Si bien saltaron a la fama internacional con el secuestro de las niñas de Chibok, que aún no han sido encontradas y que muy probablemente han sido vendidas como esclavas u obligadas a casarse en países vecinos, su acción más mortífera tuvo lugar a principios de 2015 cuando atacaron los pueblos de Baga y Doro dejando tras de sí cientos de muertos y provocando la huida a la desesperada de toda la población.

La extensión de los ataques de Boko Haram hasta los países ribereños del Lago Chad, en concreto Camerún, Níger y Chad, provocó este año una reacción de la Unión Africana y la creación de una fuerza militar conjunta que si bien ha logrado algunos éxitos arrinconando a la secta en sus feudos originales de la región de Borno y en la zona del lago, no ha evitado que sigan lanzando ataques esporádicos en todos los países citados y en la propia Nigeria. Recientemente, el mercado de la localidad chadiana de Bagasola, que acoge a un gran número de refugiados, fue objeto de ataques kamikazes protagonizados por niñas, un modus operandi habitual de este grupo. Y en julio, Yamena, la propia capital chadiana, fue el objetivo de tres atentados mortales, el último de ellos también en el mercado, que se cobraron más de medio centenar de muertos.
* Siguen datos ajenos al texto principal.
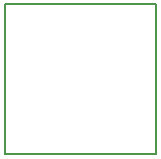
<source format=gko>
G04 DipTrace Beta 2.3.5.2*
%INOpenSky_NoLDO.GKO*%
%MOIN*%
%ADD11C,0.0055*%
%FSLAX44Y44*%
G04*
G70*
G90*
G75*
G01*
%LNBoardOutline*%
%LPD*%
X0Y0D2*
D11*
Y5000D1*
X5050D1*
Y0D1*
X0D1*
M02*

</source>
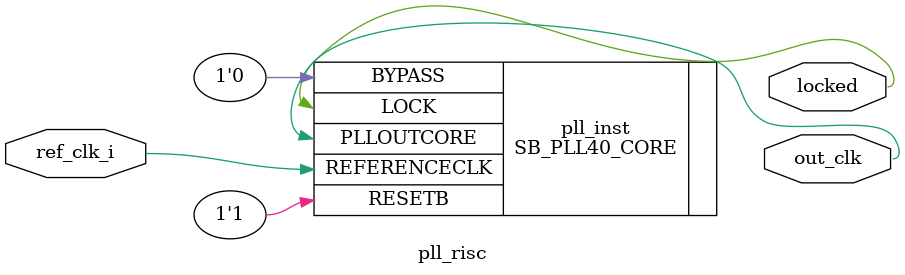
<source format=sv>
module pll_risc (
    input  wire ref_clk_i,
    output wire out_clk,
    output wire locked
);

SB_PLL40_CORE #(
    .FEEDBACK_PATH("SIMPLE"),
    .DIVR(4'd0),        // Divide by 1
    .DIVF(7'd19),       // Multiply by 64
    .DIVQ(3'd2),        // Divide by 4 â†’ 12 MHz * 64 / 4 = 192 MHz
    .FILTER_RANGE(3'd1)
) pll_inst (
    .REFERENCECLK(ref_clk_i),
    .PLLOUTCORE(out_clk),
    .LOCK(locked),
    .BYPASS(1'b0),
    .RESETB(1'b1)
);

endmodule

</source>
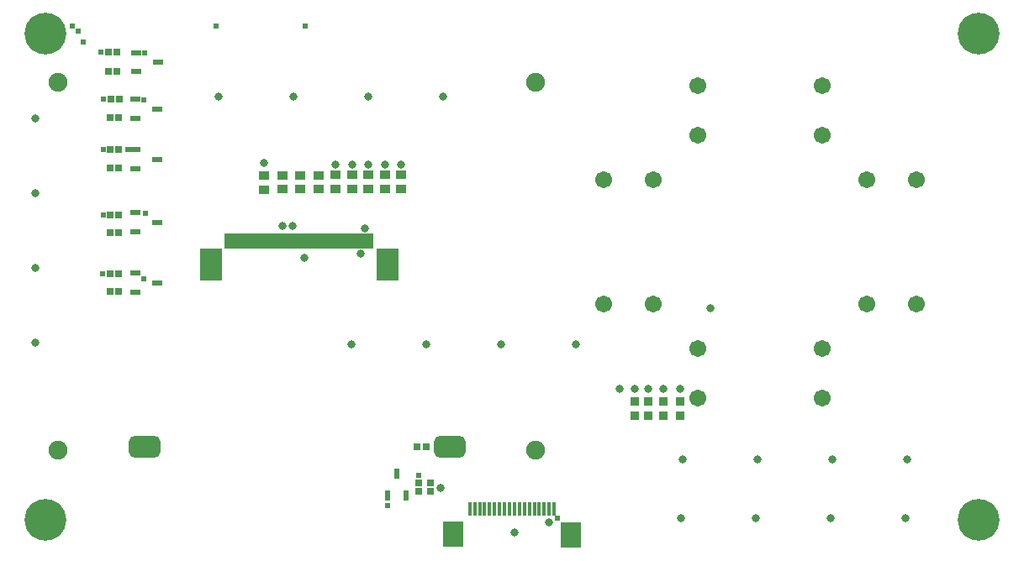
<source format=gbr>
%TF.GenerationSoftware,Altium Limited,Altium Designer,22.5.1 (42)*%
G04 Layer_Color=16711935*
%FSLAX45Y45*%
%MOMM*%
%TF.SameCoordinates,ADDB7551-072C-4BAF-947E-D85C9ED3ECA7*%
%TF.FilePolarity,Negative*%
%TF.FileFunction,Soldermask,Bot*%
%TF.Part,Single*%
G01*
G75*
%TA.AperFunction,ComponentPad*%
%ADD16C,1.70790*%
%TA.AperFunction,SMDPad,CuDef*%
%ADD33R,0.96561X0.90808*%
%ADD34R,0.50320X1.50320*%
%ADD35R,2.20320X3.20319*%
%ADD36R,0.66726X0.64160*%
%ADD37R,1.13909X0.63360*%
%ADD38R,0.63360X1.13909*%
%ADD39R,0.64160X0.66726*%
%TA.AperFunction,ConnectorPad*%
%ADD40R,2.10002X2.60002*%
%ADD41R,0.40002X1.35004*%
%TA.AperFunction,SMDPad,CuDef*%
%ADD42R,1.00160X0.90160*%
%TA.AperFunction,ComponentPad*%
G04:AMPARAMS|DCode=43|XSize=3.2032mm|YSize=2.2032mm|CornerRadius=0.6016mm|HoleSize=0mm|Usage=FLASHONLY|Rotation=0.000|XOffset=0mm|YOffset=0mm|HoleType=Round|Shape=RoundedRectangle|*
%AMROUNDEDRECTD43*
21,1,3.20320,1.00000,0,0,0.0*
21,1,2.00000,2.20320,0,0,0.0*
1,1,1.20320,1.00000,-0.50000*
1,1,1.20320,-1.00000,-0.50000*
1,1,1.20320,-1.00000,0.50000*
1,1,1.20320,1.00000,0.50000*
%
%ADD43ROUNDEDRECTD43*%
%ADD44C,1.90320*%
%TA.AperFunction,ViaPad*%
%ADD45C,4.20320*%
%ADD46C,0.80320*%
%ADD47C,0.60320*%
D16*
X6874600Y2030600D02*
D03*
Y1530600D02*
D03*
X8124600D02*
D03*
Y2030600D02*
D03*
X5924600Y2480600D02*
D03*
X6424600D02*
D03*
Y3730600D02*
D03*
X5924600D02*
D03*
X8574600Y2480600D02*
D03*
X9074600D02*
D03*
Y3730600D02*
D03*
X8574600D02*
D03*
X6874600Y4680600D02*
D03*
Y4180600D02*
D03*
X8124600D02*
D03*
Y4680600D02*
D03*
D33*
X6692900Y1497724D02*
D03*
Y1347076D02*
D03*
X6527800Y1498600D02*
D03*
Y1347953D02*
D03*
X6375400Y1497724D02*
D03*
Y1347076D02*
D03*
X6235700Y1497724D02*
D03*
Y1347076D02*
D03*
D34*
X2231407Y3111500D02*
D03*
X2181420D02*
D03*
X2131407D02*
D03*
X2481419D02*
D03*
X2331407D02*
D03*
X2281420D02*
D03*
X2531406D02*
D03*
X2381419D02*
D03*
X2581419D02*
D03*
X2431407D02*
D03*
X3231405D02*
D03*
X3131405D02*
D03*
X3181418D02*
D03*
X3081418D02*
D03*
X3031405D02*
D03*
X2981418D02*
D03*
X2881418D02*
D03*
X2831406D02*
D03*
X2781419D02*
D03*
X2731406D02*
D03*
X2931406D02*
D03*
X2681419D02*
D03*
X2631406D02*
D03*
X3281418D02*
D03*
X3481417D02*
D03*
X3431405D02*
D03*
X3381417D02*
D03*
X3331405D02*
D03*
X3531404D02*
D03*
X3581417D02*
D03*
D35*
X1966424Y2876512D02*
D03*
X3746428D02*
D03*
D36*
X952500Y4038600D02*
D03*
X1039063D02*
D03*
X952500Y3378200D02*
D03*
X1039063D02*
D03*
X952500Y3848100D02*
D03*
X1039063D02*
D03*
X952500Y3200400D02*
D03*
X1039063D02*
D03*
X952500Y2603500D02*
D03*
X1039063D02*
D03*
X952500Y2781300D02*
D03*
X1039063D02*
D03*
X1046582Y4546600D02*
D03*
X960018D02*
D03*
X1039063Y4356100D02*
D03*
X952500D02*
D03*
X1021182Y5016500D02*
D03*
X934618D02*
D03*
X1021182Y4826000D02*
D03*
X934618D02*
D03*
X4132682Y1041400D02*
D03*
X4046118D02*
D03*
D37*
X1430924Y3937000D02*
D03*
X1210676Y4032001D02*
D03*
Y3841999D02*
D03*
X1430924Y3302000D02*
D03*
X1210676Y3397001D02*
D03*
Y3206999D02*
D03*
X1430924Y2692400D02*
D03*
X1210676Y2787401D02*
D03*
Y2597399D02*
D03*
X1215903Y4819899D02*
D03*
Y5009901D02*
D03*
X1436152Y4914900D02*
D03*
X1210676Y4349999D02*
D03*
Y4540001D02*
D03*
X1430924Y4445000D02*
D03*
D38*
X3933698Y543677D02*
D03*
X3743696D02*
D03*
X3838697Y763925D02*
D03*
D39*
X4064000Y586537D02*
D03*
Y673100D02*
D03*
X4178300Y586537D02*
D03*
Y673100D02*
D03*
D40*
X4406001Y154150D02*
D03*
X5593999Y150647D02*
D03*
D41*
X4575007Y408148D02*
D03*
X4625020D02*
D03*
X4675007D02*
D03*
X4725020D02*
D03*
X4775007D02*
D03*
X4825019D02*
D03*
X5424995Y408153D02*
D03*
X5375008D02*
D03*
X5324995D02*
D03*
X5275008D02*
D03*
X5224996D02*
D03*
X5175008D02*
D03*
X5124996D02*
D03*
X5075009D02*
D03*
X5024996D02*
D03*
X4975009D02*
D03*
X4924996D02*
D03*
X4875009D02*
D03*
D42*
X3225800Y3778390D02*
D03*
Y3638410D02*
D03*
X3886200D02*
D03*
Y3778390D02*
D03*
X3721100Y3638410D02*
D03*
Y3778390D02*
D03*
X3556000Y3638410D02*
D03*
Y3778390D02*
D03*
X3390900Y3638410D02*
D03*
Y3778390D02*
D03*
X3053810Y3773729D02*
D03*
Y3633749D02*
D03*
X2869660Y3773729D02*
D03*
Y3633749D02*
D03*
X2685510Y3773729D02*
D03*
Y3633749D02*
D03*
X2501902Y3632200D02*
D03*
Y3772179D02*
D03*
D43*
X4376700Y1037737D02*
D03*
X1296700D02*
D03*
D44*
X5241700Y1002737D02*
D03*
Y4712737D02*
D03*
X431700Y1002737D02*
D03*
Y4712737D02*
D03*
D45*
X300000Y300000D02*
D03*
X9700000D02*
D03*
Y5200000D02*
D03*
X300000D02*
D03*
D46*
X203200Y2087034D02*
D03*
Y2840567D02*
D03*
Y3594100D02*
D03*
Y4347633D02*
D03*
X2048934Y4572000D02*
D03*
X2802467D02*
D03*
X3556000D02*
D03*
X4309533D02*
D03*
X3382434Y2070100D02*
D03*
X4135967D02*
D03*
X4889500D02*
D03*
X5643033D02*
D03*
X6722534Y914400D02*
D03*
X7476067D02*
D03*
X8229600D02*
D03*
X8983133D02*
D03*
X8962721Y314032D02*
D03*
X8209188D02*
D03*
X7455654D02*
D03*
X6702121D02*
D03*
X6997700Y2438400D02*
D03*
X5372100Y279400D02*
D03*
X5029200Y177800D02*
D03*
X6527800Y1625600D02*
D03*
X6235700D02*
D03*
X6375400D02*
D03*
X6083300D02*
D03*
X6692900D02*
D03*
X4279900Y622300D02*
D03*
X2692400Y3263900D02*
D03*
X2794000D02*
D03*
X3478309Y2985991D02*
D03*
X3886200Y3886200D02*
D03*
X3390900D02*
D03*
X3225800D02*
D03*
X2908300Y2946400D02*
D03*
X3517900Y3238500D02*
D03*
X3721100Y3886200D02*
D03*
X3556000D02*
D03*
X2501900Y3898900D02*
D03*
D47*
X1133093Y4035807D02*
D03*
X1301099Y5006851D02*
D03*
X1305307Y3393693D02*
D03*
X4064000Y749300D02*
D03*
X5461000Y317500D02*
D03*
X1295400Y2730500D02*
D03*
X863600Y5016500D02*
D03*
X1292607Y4536693D02*
D03*
X889000Y4546600D02*
D03*
X3746500Y444500D02*
D03*
X876300Y2781300D02*
D03*
X2022204Y5278585D02*
D03*
X2921000Y5283200D02*
D03*
X889000Y3378200D02*
D03*
Y4038600D02*
D03*
X685800Y5118100D02*
D03*
X635000Y5232400D02*
D03*
X571500Y5283200D02*
D03*
%TF.MD5,e205b9d9e64e6b335ab37077555f792f*%
M02*

</source>
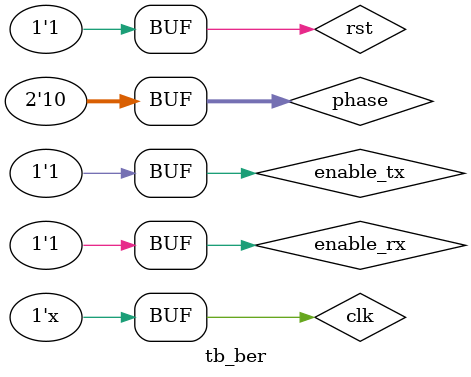
<source format=v>
`timescale 1ns/100ps

`define SEED 9'h1AA

module tb_ber();
    reg rst;
    reg clk;
    reg enable_prbs;
    reg enable_tx;
    reg enable_rx;
    reg enable_ber;
    reg [1:0] phase;
    wire bit_out;
    wire [7:0] tb_tx_out;
    wire tb_rx_out;
    wire error_flag;
    reg [1:0] clk_counter;
    reg [31:0] clk_index;

    localparam COEF = {8'h0, 8'hfe, 8'hff, 8'h0, 8'h2, 8'h0, 8'hfb, 8'hf5,
                        8'hf9, 8'ha, 8'h25, 8'h3e, 8'h48, 8'h3e, 8'h25, 8'ha, 
                        8'hf9, 8'hf5,8'hfb, 8'h0, 8'h2, 8'h0, 8'hff, 8'hfe};

    initial begin
        rst = 0;
        clk = 0;
        enable_prbs = 0;
        enable_tx = 1;
        enable_rx = 1;
        enable_ber = 0;
        clk_counter = 0;
        clk_index = 0;
        phase = 2;
        #2 rst = 1;
    end

    always #1 clk = ~clk;

    always @ (posedge clk or negedge rst) begin
        if (~rst)
            clk_index <= 0;
        else
            clk_index <= clk_index+1;
    end
    //always #4 clk_prbs = ~clk_prbs;
    always @ (posedge clk or negedge rst) begin
        if (~rst) 
            clk_counter <= 0;
        else
        begin
            clk_counter <= clk_counter+1;
            if ((clk_counter) == 0) begin
                enable_prbs <= 1;
                enable_ber <= 1;
            end
            else begin
                enable_prbs <= 0;
                enable_ber <= 0;
            end
        end
    end

    prbs
        #(
        .SEED (`SEED)
        )
    prbs_r(
        .clk (clk),
        .rst (rst),
        .enable (enable_prbs),
        .bit_out (bit_out)
        );

    tx
        #(
        .COEF(COEF)
        )
    tx_r(
        .clk (clk),
        .rst (rst),
        .enable (enable_tx),
        .tx_in (bit_out),
        .tx_out (tb_tx_out)
        );

    rx
        #(
        .COEF(COEF)
        )
    rx_r(
        .clk (clk),
        .rst (rst),
        .enable (enable_rx),
        .rx_in (tb_tx_out),
        .phase_in (phase),
        .rx_out (tb_rx_out)
        );

    ber
    ber_r(
        .clk (clk),
        .rst (rst),
        .enable (enable_ber),
        .sx (bit_out),
        .dx (tb_rx_out),
        .error_flag (error_flag)
        );

endmodule

</source>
A través de la celosía del muro exterior se podían ver los restos de la matanza. En el hospital había sangre por todas partes, los heridos estaban tirados por el suelos obre alfombras mientras las enfermeras corrían de un lado para otro intentando cerrar heridas y hacer transfusiones. La escena no difiere mucho de las vividas en otros rincones del mundo Túnez, París, Madrid, Nueva York pero su impacto mediático y la reacción mundial son completamente diferentes.